── Data under study ──

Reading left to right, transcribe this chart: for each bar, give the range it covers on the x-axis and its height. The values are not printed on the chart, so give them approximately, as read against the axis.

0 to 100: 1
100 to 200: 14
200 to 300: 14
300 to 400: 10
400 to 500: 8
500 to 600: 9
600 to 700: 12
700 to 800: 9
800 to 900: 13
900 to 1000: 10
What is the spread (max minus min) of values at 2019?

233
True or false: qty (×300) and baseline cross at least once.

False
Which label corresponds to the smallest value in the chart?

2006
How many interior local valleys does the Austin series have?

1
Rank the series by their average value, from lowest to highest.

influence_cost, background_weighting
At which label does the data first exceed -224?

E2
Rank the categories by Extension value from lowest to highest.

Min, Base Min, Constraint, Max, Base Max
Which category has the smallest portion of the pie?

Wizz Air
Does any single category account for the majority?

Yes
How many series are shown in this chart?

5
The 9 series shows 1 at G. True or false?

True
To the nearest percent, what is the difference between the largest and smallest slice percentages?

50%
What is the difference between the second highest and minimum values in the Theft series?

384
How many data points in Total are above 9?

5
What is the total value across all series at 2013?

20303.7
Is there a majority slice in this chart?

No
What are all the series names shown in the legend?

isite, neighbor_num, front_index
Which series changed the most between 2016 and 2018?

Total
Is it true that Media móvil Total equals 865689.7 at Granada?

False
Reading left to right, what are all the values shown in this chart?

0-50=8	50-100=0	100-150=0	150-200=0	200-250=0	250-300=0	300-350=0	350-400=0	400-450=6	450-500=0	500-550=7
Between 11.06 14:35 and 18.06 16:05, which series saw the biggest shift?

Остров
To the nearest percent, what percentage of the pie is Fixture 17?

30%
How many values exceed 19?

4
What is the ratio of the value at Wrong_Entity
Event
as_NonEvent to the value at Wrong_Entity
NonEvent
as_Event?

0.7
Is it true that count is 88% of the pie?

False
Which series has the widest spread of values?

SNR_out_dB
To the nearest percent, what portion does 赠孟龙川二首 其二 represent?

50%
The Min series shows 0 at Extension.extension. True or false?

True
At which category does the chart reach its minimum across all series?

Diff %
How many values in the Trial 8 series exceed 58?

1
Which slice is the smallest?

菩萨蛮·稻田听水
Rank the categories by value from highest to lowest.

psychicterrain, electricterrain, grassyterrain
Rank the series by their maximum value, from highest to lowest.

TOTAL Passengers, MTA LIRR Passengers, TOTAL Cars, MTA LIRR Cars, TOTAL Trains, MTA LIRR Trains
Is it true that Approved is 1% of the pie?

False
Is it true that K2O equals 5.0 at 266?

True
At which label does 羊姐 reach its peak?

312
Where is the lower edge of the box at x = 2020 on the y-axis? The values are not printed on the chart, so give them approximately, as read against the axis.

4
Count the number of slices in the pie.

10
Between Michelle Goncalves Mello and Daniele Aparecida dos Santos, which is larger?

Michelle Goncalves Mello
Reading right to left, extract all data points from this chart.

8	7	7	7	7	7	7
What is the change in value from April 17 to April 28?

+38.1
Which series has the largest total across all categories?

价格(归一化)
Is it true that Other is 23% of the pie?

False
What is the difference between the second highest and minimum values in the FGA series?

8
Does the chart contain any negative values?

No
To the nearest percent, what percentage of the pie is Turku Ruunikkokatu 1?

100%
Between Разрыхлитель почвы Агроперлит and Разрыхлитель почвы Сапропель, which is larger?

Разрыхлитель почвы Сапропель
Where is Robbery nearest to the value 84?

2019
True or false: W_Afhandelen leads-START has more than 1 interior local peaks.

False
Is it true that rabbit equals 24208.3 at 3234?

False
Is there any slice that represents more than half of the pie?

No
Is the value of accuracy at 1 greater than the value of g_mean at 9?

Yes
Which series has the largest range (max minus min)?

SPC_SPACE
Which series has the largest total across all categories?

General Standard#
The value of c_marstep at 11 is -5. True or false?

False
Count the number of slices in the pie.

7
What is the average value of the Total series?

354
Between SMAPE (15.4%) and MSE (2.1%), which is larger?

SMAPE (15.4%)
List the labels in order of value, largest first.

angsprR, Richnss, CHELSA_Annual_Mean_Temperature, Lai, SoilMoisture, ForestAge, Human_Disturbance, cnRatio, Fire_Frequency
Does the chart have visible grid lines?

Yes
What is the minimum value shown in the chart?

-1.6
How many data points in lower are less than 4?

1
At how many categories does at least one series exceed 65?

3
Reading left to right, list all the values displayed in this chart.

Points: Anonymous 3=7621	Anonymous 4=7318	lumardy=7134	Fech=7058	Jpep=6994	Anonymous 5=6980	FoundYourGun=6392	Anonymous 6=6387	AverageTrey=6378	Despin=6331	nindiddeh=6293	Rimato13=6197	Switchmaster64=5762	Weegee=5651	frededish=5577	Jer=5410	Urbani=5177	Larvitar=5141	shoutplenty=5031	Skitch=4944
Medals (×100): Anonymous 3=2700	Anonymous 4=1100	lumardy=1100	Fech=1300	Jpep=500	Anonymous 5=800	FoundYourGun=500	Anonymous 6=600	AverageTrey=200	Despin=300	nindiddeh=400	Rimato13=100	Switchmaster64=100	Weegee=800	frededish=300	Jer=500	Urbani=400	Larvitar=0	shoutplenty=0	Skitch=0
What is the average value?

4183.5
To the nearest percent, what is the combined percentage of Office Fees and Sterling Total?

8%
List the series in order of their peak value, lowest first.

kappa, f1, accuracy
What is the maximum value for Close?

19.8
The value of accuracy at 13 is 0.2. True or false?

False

───

Count the lines above that contain the string "categories" and reply with the number alone.

5